◆ **Record set**

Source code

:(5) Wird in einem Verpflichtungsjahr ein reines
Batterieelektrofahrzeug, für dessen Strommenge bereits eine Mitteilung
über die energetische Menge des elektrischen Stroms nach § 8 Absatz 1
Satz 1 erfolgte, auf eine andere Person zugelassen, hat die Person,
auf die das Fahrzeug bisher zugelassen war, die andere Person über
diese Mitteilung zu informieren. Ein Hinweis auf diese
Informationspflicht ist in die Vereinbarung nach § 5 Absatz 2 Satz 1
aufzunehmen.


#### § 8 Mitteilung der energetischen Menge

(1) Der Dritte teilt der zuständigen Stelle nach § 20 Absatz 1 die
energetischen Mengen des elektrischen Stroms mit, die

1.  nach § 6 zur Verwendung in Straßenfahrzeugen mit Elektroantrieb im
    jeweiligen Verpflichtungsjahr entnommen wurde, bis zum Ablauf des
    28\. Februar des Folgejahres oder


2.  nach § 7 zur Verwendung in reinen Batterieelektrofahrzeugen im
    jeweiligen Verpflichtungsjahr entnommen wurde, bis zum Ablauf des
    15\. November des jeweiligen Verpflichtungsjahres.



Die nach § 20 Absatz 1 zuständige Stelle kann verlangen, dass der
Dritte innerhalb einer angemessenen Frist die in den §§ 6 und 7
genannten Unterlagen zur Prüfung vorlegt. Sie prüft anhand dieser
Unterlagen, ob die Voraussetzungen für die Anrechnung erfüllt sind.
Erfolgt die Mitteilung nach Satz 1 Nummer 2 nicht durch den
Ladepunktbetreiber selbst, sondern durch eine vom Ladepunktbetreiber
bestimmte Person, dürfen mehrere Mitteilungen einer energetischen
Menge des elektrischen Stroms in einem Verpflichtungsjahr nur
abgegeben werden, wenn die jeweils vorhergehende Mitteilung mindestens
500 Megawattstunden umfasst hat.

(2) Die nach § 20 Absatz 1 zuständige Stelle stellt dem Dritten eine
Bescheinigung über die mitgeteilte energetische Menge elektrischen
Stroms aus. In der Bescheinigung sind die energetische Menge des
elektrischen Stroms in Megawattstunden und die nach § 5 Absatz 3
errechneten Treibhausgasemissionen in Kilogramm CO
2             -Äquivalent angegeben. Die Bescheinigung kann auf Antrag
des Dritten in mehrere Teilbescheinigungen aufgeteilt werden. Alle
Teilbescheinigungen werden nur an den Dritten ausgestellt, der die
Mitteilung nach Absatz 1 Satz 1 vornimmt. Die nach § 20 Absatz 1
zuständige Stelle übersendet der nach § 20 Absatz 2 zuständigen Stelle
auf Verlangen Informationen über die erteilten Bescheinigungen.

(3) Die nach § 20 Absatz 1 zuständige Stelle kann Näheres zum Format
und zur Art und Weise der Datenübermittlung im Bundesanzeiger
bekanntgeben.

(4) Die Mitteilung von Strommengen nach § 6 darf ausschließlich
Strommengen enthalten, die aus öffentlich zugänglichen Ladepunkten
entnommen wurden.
---
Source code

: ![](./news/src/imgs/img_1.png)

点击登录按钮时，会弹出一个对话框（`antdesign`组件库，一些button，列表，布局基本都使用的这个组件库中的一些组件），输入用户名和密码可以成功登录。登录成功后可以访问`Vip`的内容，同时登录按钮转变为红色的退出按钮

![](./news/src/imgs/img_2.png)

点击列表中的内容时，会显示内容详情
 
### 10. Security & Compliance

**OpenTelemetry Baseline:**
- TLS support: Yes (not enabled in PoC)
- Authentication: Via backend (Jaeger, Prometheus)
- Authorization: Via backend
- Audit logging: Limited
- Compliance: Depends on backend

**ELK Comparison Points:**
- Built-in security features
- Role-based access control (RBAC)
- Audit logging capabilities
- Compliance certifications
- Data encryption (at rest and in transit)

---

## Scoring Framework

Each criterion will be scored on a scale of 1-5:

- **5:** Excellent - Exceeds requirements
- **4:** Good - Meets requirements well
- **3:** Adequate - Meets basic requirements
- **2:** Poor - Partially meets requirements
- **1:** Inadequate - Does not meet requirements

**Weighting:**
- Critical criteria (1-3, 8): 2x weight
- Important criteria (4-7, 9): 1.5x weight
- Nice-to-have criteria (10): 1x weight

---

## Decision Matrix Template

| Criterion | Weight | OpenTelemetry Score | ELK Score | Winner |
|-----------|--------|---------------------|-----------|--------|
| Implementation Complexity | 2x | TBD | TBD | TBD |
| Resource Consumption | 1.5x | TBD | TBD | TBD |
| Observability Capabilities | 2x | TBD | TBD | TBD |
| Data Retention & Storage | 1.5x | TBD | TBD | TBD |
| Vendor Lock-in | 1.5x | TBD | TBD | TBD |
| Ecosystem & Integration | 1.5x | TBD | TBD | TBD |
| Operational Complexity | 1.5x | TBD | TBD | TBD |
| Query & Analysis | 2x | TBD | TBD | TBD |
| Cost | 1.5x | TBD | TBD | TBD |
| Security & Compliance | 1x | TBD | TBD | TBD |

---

◆ **Task to carry out**
Put the lines of the first listing, from the line holding "(4) Die Mitteilung" to the line holding "entnommen wurden." inclusive, into a JSON list of strings with one string per line. Leave out blank lines.

◆ **Solution to this task**
[
  "(4) Die Mitteilung von Strommengen nach § 6 darf ausschließlich",
  "Strommengen enthalten, die aus öffentlich zugänglichen Ladepunkten",
  "entnommen wurden."
]